On 7th November, we will be introducing an update to our stemming logic which you will find to be highly accurate and advanced.
What is stemming?
If you have never come across stemming before, you can think of it as being a method in which you can search for a word and have related words returned. Thinking of it more technically, it is a method of producing morphological variants of a root or base word. It can reduce words such as "spraying", "sprayable", "sprayed" or "sprays" to the root word of "spray". This will allow you to search for a base word and not have to additionally include variants of that word in your query.
What are the benefits of the new stemming logic?
Currently, we use an industry standard stemming algorithm called Porter Stemming which is a widely known method used by many search and text-based tools.

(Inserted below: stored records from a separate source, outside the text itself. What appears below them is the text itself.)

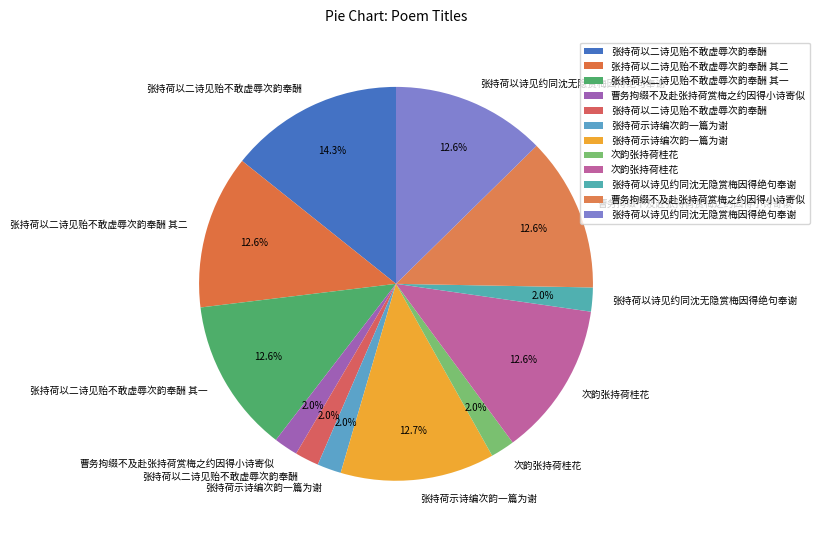

How many segments does this pie chart have?

12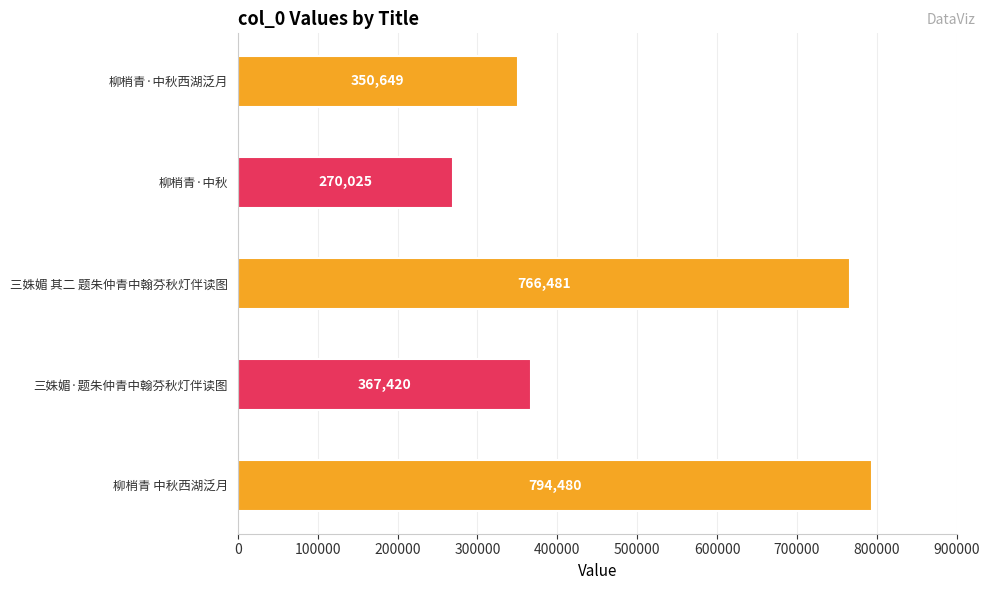

Reading bottom to top, extract all data points from this chart.

柳梢青 中秋西湖泛月=794480	三姝媚·题朱仲青中翰芬秋灯伴读图=367420	三姝媚 其二 题朱仲青中翰芬秋灯伴读图=766481	柳梢青·中秋=270025	柳梢青·中秋西湖泛月=350649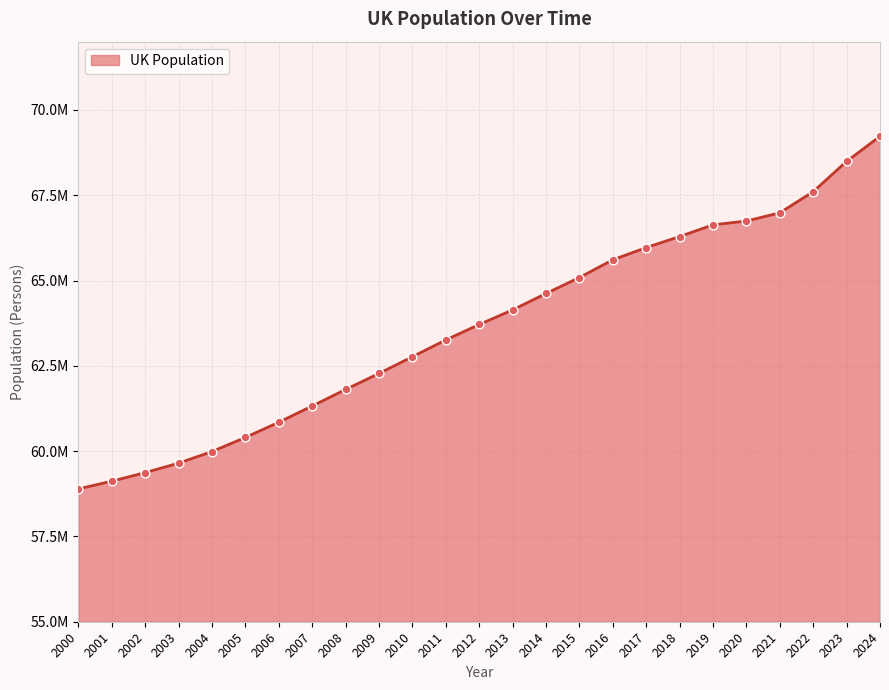

Is this an area chart (filled region under the line)?

Yes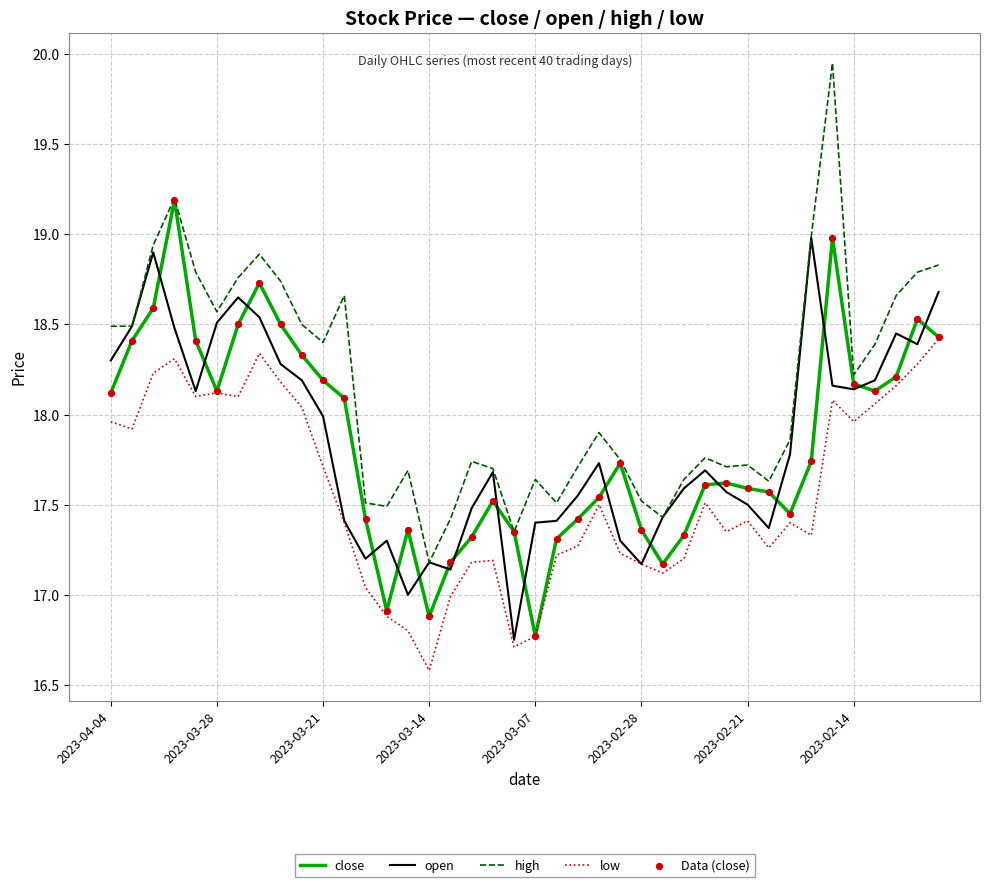

Rank the series by their maximum value, from highest to lowest.

high, close, open, low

Our new stemming logic will improve upon Porter Stemming and this is illustrated by the following example:
Previous: Understand=understands, understanding, understandable, understandably
New: Understand=understands, understanding, understandable, understandably, understood
In addition to this, our new stemming logic separates and stems based on whether you are searching for a verb or noun, as can be seen in the following example:
Verbs: Understate=Understated, understates, understating
To sum this all up, our new stemming logic will allow you to be more confident when performing searches since you know your results will only include relevant variants of the keywords you inputted.
(Note: the use of wildcards such as "*" will not be affected by the release of our new stemming. If you decide to use wildcards, then our stemming logic will not take effect in these cases since the wildcards will take precedence over stemming.)
What is the impact of this update?
The main impact of this update is on search queries and therefore, anything that is tied to a search query could be affected by this change. Due to this, the areas of the platform that could be affected by this change are Saved Searches, Workspace folders with an Automatic Update which are set to the option of "All new and existing results", Email Alerts and Insights Dashboards.
How can I manage the change?
We anticipate that the search results for some of your queries may update. We would recommend you to refer to the following FAQs to manage this change better:
- Will I lose my results?- You will not lose any existing work. However, if you would like to retain your original results, you can export your analyses or copy your Workspace folders into a non-automatically updated version to avoid any change in results.
- How can I retain my original analyzes?- Any static analyzes that you have performed will not be affected by this change, where examples of these include Matrix Analysis and analysis generated from static Workspaces. For auto updating Workspaces: If you are using "new results only" option, you don't need to do anything as there will be no change in historical results. If you are using the "all existing and new results" option, then you can easily sort by the latest added documents, review/remove these documents as you see fit.